Tensor rank decomposition benchmark: demonstrate the usage of all preconditioners on the tensor rank decomposition problem. PSGD performs better than BFGS.

Logistic regression: a large-scale ($6.2$ M coefficients) logistic regression problem. PSGD performs better than LM-BFGS, "the algorithm of choice" for logistic regression.

Preconditioner fitting on Lie groups: see how multiplicative updates work on Lie groups for different types of preconditioners: ${\rm GL}(n, \mathbb{R})$, LRA and Affine with $Q=Q_2\otimes Q_1$.

Preconditioner estimation efficiency and numerical stability: a playground to compare PSGD with BFGS and closed-form solution $P=\left(E[hh^T]\right)^{-0.5}$. Eigenvalue decompositions required by the closed-form solution can be numerically unstable with single precisions, while PSGD is free of any numerically problematic operations like large matrix inverse, eigenvalue decompositions, etc.

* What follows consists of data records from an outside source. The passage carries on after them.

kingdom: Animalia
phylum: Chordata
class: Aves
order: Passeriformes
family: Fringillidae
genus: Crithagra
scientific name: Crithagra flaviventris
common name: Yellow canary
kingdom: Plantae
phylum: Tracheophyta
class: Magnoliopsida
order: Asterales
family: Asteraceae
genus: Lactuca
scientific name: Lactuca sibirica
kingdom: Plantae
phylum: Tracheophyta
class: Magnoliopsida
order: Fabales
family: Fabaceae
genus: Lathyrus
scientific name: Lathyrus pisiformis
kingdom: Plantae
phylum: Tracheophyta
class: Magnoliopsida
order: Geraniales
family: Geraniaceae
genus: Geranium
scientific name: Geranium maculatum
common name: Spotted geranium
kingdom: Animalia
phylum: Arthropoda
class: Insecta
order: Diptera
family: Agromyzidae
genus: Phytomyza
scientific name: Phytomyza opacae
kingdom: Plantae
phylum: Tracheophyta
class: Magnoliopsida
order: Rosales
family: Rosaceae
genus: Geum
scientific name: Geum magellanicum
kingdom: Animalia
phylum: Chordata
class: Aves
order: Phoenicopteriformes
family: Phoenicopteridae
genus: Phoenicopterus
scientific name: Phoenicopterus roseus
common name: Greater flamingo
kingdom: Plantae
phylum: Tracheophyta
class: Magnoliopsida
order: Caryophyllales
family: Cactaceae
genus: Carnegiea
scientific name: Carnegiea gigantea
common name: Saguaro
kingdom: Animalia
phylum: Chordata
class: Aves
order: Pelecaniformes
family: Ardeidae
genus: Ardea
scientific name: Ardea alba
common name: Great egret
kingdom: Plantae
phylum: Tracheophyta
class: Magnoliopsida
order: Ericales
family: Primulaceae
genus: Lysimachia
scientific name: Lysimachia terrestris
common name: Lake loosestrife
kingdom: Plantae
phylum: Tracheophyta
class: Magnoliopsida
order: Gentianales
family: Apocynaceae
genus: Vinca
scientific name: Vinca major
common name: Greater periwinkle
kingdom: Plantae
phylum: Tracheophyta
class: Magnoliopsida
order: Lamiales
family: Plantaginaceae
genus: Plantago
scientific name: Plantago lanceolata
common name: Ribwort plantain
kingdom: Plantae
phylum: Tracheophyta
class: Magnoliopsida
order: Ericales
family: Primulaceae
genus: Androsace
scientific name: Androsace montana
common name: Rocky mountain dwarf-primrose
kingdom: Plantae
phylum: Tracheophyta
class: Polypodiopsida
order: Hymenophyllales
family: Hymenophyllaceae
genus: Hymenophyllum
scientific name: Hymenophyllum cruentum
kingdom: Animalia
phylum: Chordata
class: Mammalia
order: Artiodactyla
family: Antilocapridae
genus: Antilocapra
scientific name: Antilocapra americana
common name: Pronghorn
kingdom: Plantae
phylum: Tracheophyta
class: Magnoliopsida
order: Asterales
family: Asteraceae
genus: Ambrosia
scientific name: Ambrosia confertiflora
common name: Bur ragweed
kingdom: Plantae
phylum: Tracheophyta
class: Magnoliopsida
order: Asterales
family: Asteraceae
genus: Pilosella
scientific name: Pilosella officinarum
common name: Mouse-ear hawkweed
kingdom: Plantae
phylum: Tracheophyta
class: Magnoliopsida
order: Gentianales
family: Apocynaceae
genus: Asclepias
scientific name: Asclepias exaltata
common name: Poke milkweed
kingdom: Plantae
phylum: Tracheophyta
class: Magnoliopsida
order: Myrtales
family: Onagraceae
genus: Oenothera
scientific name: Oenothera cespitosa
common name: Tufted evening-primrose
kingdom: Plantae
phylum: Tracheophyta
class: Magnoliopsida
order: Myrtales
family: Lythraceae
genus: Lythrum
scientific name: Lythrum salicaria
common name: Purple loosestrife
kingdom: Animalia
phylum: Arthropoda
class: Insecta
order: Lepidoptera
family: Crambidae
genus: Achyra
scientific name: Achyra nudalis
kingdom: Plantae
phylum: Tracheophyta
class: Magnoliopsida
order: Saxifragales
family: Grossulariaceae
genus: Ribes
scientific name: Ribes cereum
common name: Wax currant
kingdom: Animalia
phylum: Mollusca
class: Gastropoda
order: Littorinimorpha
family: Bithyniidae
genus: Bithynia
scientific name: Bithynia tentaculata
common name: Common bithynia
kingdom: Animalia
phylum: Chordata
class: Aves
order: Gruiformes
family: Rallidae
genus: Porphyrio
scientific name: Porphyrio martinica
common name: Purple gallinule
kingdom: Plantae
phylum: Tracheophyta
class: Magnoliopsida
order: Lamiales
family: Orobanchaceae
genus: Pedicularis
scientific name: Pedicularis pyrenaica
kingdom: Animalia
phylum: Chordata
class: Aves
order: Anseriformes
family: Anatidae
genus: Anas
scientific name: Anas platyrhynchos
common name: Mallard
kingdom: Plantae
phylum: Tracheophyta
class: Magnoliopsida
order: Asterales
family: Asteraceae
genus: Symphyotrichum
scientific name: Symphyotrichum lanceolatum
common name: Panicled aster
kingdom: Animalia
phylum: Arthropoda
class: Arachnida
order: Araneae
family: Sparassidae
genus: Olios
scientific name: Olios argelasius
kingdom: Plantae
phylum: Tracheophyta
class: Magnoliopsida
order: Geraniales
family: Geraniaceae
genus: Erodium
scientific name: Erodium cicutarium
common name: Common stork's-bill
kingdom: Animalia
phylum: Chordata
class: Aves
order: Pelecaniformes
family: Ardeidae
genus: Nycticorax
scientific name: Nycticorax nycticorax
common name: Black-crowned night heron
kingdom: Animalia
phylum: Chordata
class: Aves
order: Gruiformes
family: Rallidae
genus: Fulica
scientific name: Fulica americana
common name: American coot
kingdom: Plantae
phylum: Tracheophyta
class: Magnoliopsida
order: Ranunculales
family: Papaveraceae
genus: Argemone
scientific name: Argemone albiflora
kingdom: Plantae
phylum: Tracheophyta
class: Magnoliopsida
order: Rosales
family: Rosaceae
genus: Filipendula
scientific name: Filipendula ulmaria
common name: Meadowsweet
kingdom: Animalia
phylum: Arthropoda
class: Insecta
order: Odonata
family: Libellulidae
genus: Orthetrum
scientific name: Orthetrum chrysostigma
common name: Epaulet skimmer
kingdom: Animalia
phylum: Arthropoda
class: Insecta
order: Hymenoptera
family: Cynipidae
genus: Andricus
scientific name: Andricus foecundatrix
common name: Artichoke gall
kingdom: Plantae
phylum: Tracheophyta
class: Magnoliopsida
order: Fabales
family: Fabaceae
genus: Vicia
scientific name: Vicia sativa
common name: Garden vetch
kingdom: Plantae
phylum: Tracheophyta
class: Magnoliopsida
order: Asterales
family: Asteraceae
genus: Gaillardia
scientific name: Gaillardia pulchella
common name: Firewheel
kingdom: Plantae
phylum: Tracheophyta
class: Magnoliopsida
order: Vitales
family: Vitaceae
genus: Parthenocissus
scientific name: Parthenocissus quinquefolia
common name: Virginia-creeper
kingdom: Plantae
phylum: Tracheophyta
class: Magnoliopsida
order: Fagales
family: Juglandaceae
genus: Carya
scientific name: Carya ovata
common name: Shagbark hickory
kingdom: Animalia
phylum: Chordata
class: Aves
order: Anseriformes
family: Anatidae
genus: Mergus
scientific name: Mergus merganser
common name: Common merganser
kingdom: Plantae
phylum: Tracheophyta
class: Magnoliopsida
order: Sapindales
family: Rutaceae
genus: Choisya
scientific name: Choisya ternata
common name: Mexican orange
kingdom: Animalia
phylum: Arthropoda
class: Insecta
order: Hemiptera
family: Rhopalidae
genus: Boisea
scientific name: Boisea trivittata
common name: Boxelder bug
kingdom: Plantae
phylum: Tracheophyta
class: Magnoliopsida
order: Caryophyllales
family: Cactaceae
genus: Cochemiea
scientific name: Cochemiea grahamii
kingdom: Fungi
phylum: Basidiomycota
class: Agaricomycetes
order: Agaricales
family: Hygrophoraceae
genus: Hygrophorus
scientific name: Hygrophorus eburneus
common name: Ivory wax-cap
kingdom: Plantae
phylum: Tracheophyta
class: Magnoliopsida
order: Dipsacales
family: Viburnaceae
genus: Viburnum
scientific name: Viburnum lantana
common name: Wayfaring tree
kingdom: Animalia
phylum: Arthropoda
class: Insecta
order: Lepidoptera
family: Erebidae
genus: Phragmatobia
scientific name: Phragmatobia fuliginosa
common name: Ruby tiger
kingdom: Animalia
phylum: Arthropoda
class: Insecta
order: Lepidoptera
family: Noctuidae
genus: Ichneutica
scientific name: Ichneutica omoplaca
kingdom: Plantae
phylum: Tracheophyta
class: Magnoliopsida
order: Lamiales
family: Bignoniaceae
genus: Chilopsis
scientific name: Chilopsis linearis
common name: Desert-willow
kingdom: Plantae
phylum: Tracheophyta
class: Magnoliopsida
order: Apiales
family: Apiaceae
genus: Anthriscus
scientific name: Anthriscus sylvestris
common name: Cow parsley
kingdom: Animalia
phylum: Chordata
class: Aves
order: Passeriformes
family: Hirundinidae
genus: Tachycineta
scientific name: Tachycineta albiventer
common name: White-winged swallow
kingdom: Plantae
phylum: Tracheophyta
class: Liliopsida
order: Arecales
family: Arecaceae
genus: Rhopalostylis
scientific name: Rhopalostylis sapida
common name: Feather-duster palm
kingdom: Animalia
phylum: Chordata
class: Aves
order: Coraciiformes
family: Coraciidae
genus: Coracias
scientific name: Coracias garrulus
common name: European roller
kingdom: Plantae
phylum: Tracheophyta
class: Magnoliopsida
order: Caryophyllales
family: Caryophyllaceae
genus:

How PSGD generalizes so well: This one serves as a good toy example illustrating it in the view of information theory. Starting from the same initial guesses, PSGD tends to find minima with smaller train cross entropy and flatter Hessians than Adam, i.e., shorter description lengths (DL) for train image-label pairs and model parameters. Similarly, this example shows that PSGD also generalizes better than Shampoo.

PSGD vs approximated closed-form solutions: This example shows that most approximated closed-form solutions, e.g., KFAC, Shampoo, CASPR to name a few, are pretty rough in terms of accuracy, although they do work in certain circumstances.

Resources

1. Preconditioned stochastic gradient descent, arXiv:1512.04202, 2015. (General ideas of PSGD, preconditioner fitting losses and Kronecker product preconditioners.)
2. Preconditioner on matrix Lie group for SGD, arXiv:1809.10232, 2018. (Focus on preconditioners with the affine Lie group.)
3. Black box Lie group preconditioners for SGD, arXiv:2211.04422, 2022. (Mainly about the LRA preconditioner. I also have prepared these supplementary materials for detailed math derivations.)
4. Stochastic Hessian fittings on Lie groups, arXiv:2402.11858, 2024. (Some theoretical works on the efficiency of PSGD. The Hessian fitting problem is shown to be strongly convex on group ${\rm GL}(n, \mathbb{R})/R_{\rm polar}$.)
5. Curvature-informed SGD via general purpose Lie-group preconditioners, arXiv:2402.04553, 2024. (Plenty of benchmark results and analyses for PSGD vs. other optimizers.)
6. Other implementations: Tensorflow 1.x and TensorFlow 2.x. I no longer maintain them as I have not used Tensorflow for some time.